What would a rivalry partnership in US-China relations today look like? The starting point would be recognition of the fundamental structural realities both nations face today. In a phrase, they must survive in a MAD world. Both the US and China now have nuclear arsenals that are capable of withstanding a first strike from the other and retaliating with an attack that destroys the attacker. Thus, as certainly as it did in the most dangerous days of Cold War between the US and Soviet Union, President Ronald Reagan’s insistence that “a nuclear war cannot be won and therefore must never be fought” remains a foundational truth in relations between the US and China.

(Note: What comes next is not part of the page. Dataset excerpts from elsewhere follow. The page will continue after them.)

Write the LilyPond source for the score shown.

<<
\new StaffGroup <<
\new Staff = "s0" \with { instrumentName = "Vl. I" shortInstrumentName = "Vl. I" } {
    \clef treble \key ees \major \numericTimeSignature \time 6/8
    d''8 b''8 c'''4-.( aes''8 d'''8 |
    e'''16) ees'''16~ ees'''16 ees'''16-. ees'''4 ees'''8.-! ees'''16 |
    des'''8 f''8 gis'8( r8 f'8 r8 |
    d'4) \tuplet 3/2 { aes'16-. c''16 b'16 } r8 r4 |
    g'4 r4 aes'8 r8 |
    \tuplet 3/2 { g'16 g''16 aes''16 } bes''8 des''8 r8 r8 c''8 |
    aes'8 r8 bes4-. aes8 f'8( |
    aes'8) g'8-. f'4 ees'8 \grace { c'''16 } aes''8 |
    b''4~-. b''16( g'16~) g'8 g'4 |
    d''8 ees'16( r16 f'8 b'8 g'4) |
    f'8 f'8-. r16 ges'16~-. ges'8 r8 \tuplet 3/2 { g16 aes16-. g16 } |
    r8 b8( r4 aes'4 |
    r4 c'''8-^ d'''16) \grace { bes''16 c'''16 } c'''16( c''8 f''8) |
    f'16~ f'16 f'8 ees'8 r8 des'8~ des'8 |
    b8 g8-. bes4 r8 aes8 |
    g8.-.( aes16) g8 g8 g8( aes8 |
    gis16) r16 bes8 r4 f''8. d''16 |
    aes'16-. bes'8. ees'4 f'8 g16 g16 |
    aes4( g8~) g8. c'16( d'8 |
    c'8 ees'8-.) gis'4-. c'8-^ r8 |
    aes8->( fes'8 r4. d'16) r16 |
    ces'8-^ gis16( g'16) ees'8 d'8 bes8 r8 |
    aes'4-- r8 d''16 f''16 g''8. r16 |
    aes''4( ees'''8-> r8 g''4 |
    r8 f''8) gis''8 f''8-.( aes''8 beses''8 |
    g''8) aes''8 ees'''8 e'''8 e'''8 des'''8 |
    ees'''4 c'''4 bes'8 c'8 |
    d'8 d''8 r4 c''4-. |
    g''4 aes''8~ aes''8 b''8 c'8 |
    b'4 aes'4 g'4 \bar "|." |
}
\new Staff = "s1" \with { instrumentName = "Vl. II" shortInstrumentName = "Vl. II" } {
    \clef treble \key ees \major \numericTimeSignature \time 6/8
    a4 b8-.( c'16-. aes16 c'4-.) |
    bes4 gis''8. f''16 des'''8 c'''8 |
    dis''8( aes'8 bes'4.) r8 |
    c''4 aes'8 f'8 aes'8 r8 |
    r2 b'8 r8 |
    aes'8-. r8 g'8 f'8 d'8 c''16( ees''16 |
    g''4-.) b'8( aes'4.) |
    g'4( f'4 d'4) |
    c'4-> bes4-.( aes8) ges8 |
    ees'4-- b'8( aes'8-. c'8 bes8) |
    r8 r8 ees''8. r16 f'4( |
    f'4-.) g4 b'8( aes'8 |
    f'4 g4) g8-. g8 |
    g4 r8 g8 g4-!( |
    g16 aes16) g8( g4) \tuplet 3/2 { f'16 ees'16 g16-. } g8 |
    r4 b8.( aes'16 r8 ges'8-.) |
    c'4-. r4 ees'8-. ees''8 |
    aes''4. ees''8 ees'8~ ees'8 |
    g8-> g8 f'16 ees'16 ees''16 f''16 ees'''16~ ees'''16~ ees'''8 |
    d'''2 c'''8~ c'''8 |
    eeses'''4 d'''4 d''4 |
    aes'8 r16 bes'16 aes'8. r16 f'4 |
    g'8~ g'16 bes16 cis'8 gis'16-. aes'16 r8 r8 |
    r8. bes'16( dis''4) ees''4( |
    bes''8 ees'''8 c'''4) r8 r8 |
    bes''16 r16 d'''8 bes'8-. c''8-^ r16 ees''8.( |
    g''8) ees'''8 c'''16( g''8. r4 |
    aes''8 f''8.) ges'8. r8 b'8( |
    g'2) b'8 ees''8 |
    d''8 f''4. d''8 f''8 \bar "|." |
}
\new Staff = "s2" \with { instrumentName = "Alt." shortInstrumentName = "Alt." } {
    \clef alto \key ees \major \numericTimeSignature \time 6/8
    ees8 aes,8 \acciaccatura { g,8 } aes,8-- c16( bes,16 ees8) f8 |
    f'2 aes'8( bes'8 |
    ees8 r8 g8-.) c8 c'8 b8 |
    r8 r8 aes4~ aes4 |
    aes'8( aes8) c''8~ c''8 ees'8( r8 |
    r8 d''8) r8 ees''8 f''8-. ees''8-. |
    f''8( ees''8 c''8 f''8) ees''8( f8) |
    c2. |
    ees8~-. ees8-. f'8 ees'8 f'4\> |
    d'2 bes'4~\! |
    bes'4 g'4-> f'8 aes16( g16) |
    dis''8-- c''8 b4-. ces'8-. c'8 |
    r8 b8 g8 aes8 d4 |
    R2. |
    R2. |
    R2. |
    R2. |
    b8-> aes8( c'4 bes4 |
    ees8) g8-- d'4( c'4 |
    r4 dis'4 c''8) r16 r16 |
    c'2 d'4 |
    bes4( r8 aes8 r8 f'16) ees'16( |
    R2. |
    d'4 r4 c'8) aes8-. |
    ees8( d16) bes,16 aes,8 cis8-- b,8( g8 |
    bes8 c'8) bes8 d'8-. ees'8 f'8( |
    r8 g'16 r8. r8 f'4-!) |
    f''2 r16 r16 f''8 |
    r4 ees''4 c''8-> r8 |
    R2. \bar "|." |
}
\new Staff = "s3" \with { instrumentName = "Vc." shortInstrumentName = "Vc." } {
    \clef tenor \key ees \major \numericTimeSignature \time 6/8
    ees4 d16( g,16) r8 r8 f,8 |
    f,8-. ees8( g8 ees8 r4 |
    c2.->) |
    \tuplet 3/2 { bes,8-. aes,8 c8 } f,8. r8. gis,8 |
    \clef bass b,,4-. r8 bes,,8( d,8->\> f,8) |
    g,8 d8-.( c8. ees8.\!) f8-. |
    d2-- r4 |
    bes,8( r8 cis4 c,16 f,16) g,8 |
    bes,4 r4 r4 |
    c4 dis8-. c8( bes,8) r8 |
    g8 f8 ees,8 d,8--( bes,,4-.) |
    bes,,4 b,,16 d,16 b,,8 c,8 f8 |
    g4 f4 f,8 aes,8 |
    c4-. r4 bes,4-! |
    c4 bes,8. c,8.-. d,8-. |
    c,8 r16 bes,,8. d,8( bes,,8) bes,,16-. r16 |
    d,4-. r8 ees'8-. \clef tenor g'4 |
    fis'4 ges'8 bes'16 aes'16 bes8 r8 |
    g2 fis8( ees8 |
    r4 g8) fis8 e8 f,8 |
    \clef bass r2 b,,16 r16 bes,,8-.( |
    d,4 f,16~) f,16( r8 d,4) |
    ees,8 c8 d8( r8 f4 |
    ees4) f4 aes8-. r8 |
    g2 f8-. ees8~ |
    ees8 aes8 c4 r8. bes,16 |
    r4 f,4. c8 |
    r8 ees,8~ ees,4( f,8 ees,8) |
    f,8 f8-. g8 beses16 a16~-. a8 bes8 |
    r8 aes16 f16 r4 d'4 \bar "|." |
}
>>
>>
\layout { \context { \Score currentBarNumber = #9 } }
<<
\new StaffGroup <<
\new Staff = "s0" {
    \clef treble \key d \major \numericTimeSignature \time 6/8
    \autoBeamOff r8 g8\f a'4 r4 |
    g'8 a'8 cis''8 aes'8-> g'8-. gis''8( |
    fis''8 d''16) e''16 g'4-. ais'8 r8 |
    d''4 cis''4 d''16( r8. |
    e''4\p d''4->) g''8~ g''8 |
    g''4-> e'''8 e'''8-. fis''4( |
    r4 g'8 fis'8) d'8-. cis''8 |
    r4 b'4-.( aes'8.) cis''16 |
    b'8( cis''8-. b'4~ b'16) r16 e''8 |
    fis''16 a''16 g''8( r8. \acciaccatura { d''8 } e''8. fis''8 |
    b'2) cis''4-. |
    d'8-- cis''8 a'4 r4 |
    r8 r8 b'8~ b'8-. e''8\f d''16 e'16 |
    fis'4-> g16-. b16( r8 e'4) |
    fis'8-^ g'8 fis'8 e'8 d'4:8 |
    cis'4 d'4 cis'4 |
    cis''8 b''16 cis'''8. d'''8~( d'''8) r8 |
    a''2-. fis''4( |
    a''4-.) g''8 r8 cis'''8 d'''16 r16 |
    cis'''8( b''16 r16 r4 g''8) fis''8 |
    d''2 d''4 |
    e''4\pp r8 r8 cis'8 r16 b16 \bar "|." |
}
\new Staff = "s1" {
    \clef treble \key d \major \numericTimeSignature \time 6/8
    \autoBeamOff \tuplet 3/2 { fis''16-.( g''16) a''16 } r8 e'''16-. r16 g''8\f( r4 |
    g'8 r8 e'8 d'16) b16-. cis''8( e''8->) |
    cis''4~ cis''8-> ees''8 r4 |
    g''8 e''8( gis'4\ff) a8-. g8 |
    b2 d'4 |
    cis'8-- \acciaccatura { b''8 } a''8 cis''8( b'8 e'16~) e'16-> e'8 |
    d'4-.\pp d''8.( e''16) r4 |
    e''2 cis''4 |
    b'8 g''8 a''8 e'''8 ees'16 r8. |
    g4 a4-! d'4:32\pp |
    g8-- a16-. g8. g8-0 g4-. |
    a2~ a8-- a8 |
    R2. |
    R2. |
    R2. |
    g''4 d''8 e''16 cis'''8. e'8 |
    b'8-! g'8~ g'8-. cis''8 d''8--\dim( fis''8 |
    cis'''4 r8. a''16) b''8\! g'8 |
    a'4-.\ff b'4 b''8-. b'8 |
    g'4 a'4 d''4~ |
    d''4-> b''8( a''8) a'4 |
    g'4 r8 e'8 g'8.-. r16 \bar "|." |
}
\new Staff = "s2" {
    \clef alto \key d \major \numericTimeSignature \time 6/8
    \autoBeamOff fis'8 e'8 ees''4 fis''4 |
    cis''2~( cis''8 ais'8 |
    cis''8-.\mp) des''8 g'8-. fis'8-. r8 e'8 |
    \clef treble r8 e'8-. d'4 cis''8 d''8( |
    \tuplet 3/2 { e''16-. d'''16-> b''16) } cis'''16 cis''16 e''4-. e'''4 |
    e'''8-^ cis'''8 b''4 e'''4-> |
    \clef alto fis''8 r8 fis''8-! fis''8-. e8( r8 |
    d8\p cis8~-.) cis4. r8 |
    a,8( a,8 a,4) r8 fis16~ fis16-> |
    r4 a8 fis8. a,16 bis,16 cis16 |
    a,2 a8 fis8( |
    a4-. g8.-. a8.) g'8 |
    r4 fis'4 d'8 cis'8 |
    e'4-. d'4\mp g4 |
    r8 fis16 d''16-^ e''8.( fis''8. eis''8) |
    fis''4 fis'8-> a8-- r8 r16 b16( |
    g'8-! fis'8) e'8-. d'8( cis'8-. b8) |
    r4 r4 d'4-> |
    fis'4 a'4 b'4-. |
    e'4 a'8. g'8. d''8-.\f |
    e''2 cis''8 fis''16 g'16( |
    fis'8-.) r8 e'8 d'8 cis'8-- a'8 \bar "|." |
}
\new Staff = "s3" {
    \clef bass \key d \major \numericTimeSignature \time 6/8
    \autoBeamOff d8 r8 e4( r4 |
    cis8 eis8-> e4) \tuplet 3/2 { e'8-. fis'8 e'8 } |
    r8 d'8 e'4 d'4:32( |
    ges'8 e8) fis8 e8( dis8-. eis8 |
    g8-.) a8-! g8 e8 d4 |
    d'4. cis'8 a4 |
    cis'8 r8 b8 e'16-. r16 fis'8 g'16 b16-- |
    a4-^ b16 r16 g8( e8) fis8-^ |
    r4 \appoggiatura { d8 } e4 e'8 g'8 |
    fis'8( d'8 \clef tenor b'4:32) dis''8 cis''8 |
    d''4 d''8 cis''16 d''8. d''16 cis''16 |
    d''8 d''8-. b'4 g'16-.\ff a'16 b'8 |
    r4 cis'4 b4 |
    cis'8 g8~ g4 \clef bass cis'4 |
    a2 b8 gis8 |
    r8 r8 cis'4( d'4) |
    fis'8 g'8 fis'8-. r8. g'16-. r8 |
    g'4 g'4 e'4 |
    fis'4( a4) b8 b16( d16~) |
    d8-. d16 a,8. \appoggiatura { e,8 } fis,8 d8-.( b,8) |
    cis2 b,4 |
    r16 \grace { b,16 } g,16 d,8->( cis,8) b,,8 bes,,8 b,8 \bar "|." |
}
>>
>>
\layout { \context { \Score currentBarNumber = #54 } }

Recognizing this nuclear risk and the ways in which Putin’s threats to conduct tactical nuclear strikes against Ukraine would violate the “nuclear taboo” that has emerged over the past seven decades, in November, President Xi and German Chancellor Scholz took a major step forward. They declared unambiguously that they opposed even the threat to use nuclear weapons.  As China’s Ministry of Foreign Affairs noted, Xi declared that the international community should “oppose the threat or use of nuclear weapons, advocate that nuclear weapons cannot be used and that nuclear wars must not be fought, and prevent a nuclear crisis in Eurasia.”

The Xi-Scholz “no nuclear threat” doctrine takes a bold step beyond any previous statement of any major government. China, for example, has a “no first use” policy but has never said “no threat of use,” and though Chancellor Scholz did not comment on it, Germany’s national security depends on US “extended deterrence” that leverages the threat of nuclear first use to defend its treaty allies. The Xi-Scholz doctrine is a vivid demonstration that however sharp the differences between China and the US, on the issue of preventing Putin from conducting nuclear strikes and averting the proliferation incentives such a decision would create, China can act to advance an interest the rivals share.

As inhabitants of the same enclosed biosphere, Americans and Chinese also face an analogue of MAD in unrestrained greenhouse gas emissions. China is the world’s number one greenhouse gas emitter; the US is number two. On our current trajectories, either country can by itself so disrupt the climate that neither of us can live in it. In the current globalized world, we also have a thickly -integrated financial system that is subject to crises like the Great Recession of 2008 that could cause another Great Depression. In 2008, that was narrowly escaped—but only by a carefully-coordinated joint stimuli by the US and China. Beyond these shared interests there are pandemics, mega-terrorism, the proliferation of nuclear weapons, and other global challenges that neither can manage by itself. And finally, there are the irresistible benefits of global integration, particularly in the economic arena that bring with them MAED (mutual assured economic disruption).

Of course, some arenas will be marked by fierce rivalry. The military arena is mostly zero-sum, where “every domain is contested,” as former US Secretary of Defense James Mattis put it starkly in his 2018 National Defense Strategy. Since the two rivals will also be competing for economic and technological dominance, selective decoupling is inevitable.

In sum, the US and China are locked in conditions defined by two contradictory imperatives: to compete in the greatest rivalry of all time, and to cooperate for each to ensure its own survival. For each, creating a grand strategy that combines competition and cooperation will require extraordinary strategic imagination. As policymakers in both nations are wrestling with this assignment, clues from the “rivalry partnership” that gave the Song and Liao 120 years without war can be instructive.

 


The views and opinions expressed in this article are those of the author(s) and do not necessarily reflect those of the Asia Research Institute, National University of Singapore.